In the beginning of the Victorian era, it wasn’t the cleanest
"George Alfred Walker (1807-1884), whose Gathering from Graveyards, published in 1839, described the horror of broken coffins, exposed corpses, and the stench of decay in vivid and imaginative terms"
He wrote his book on the unhealthy circumstances of the bodies and the area. He convinced his readers that deplorable burial practice and overcrowded graveyards were endangering the health of the nation.
"Edwin Chadwick (1800-1890) was also an important figure in these campaigns for improved sanitary practices and the establishment of cemeteries. Chadwick's work on the royal commission appointed to investigate the archaic Poor Law in the early 1830s led to the reforms in the attempts to rectify poverty."
Edwin Chadwick argued that poverty was the result of disease and sick health. He also said that these problems were exacerbated by environmental filth, including effect on animals and human decomposition. This created toxic gases and liquids that attacked the air and water making it very dangerous.
Back in the Victorian Era, there were certain rules you had to follow for the funeral.
"Persons attending a funeral are not expected to be present much before the hour appointed. Previous to this time it is well for the family of the deceased to take their last view of the remains, and thus avoid confusion"
It is respectful for only the family to see their deceased relative and it helps for only the family to see because it helps people identify who is actually related to the deceased.
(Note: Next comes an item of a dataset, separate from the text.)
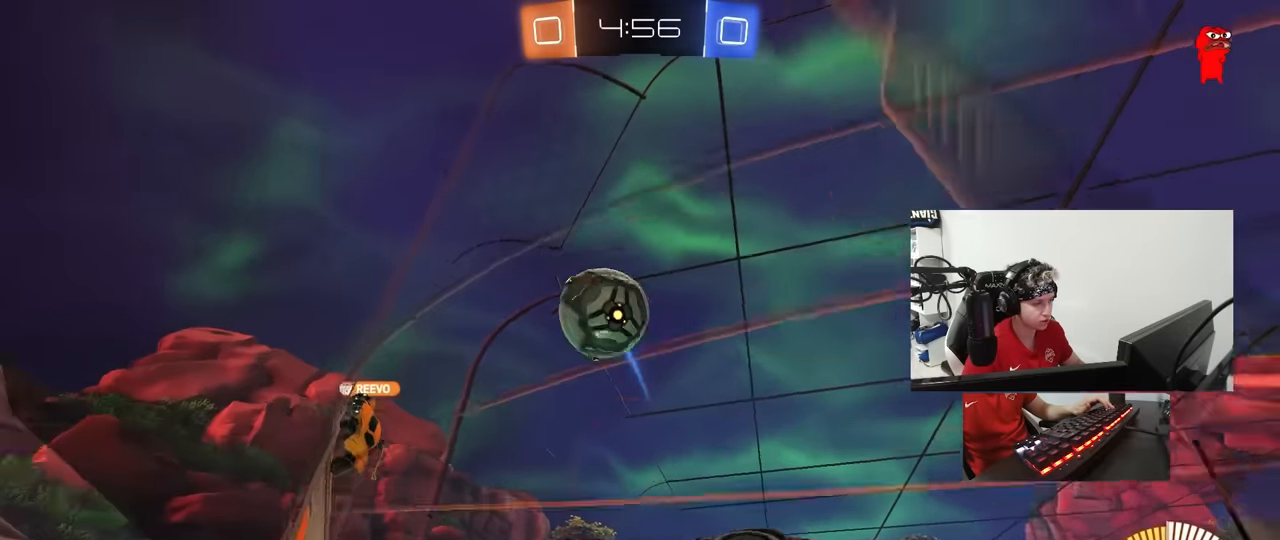
{"keys": ["a", "w"], "mouse": [], "mouse_move": "still", "events": [[150, "a", "down"]]}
It also lets them have privacy with the loved one they lost and if people do show up early they are not allowed in. Showing up early to the funeral show really bad manners also.
"Upon the coffin of the infant or young person, to lay a wreath of white flowers, and upon that of a married person a cross of white blossoms. Upon the coffin of a navy or army officer, the hat, epaulets, sash, sword and the flag may be borne;"
In the Victorian Era, they had different types of things to show what the age of who died, their relationship status, and if they served. They did this because it was tradition and because they didn't have funerals with caskets open so it would make it evident of who died.
Since the Victorian Era, funerals and burials have evolved tremendously. In this time zone, it was very different from how it is now.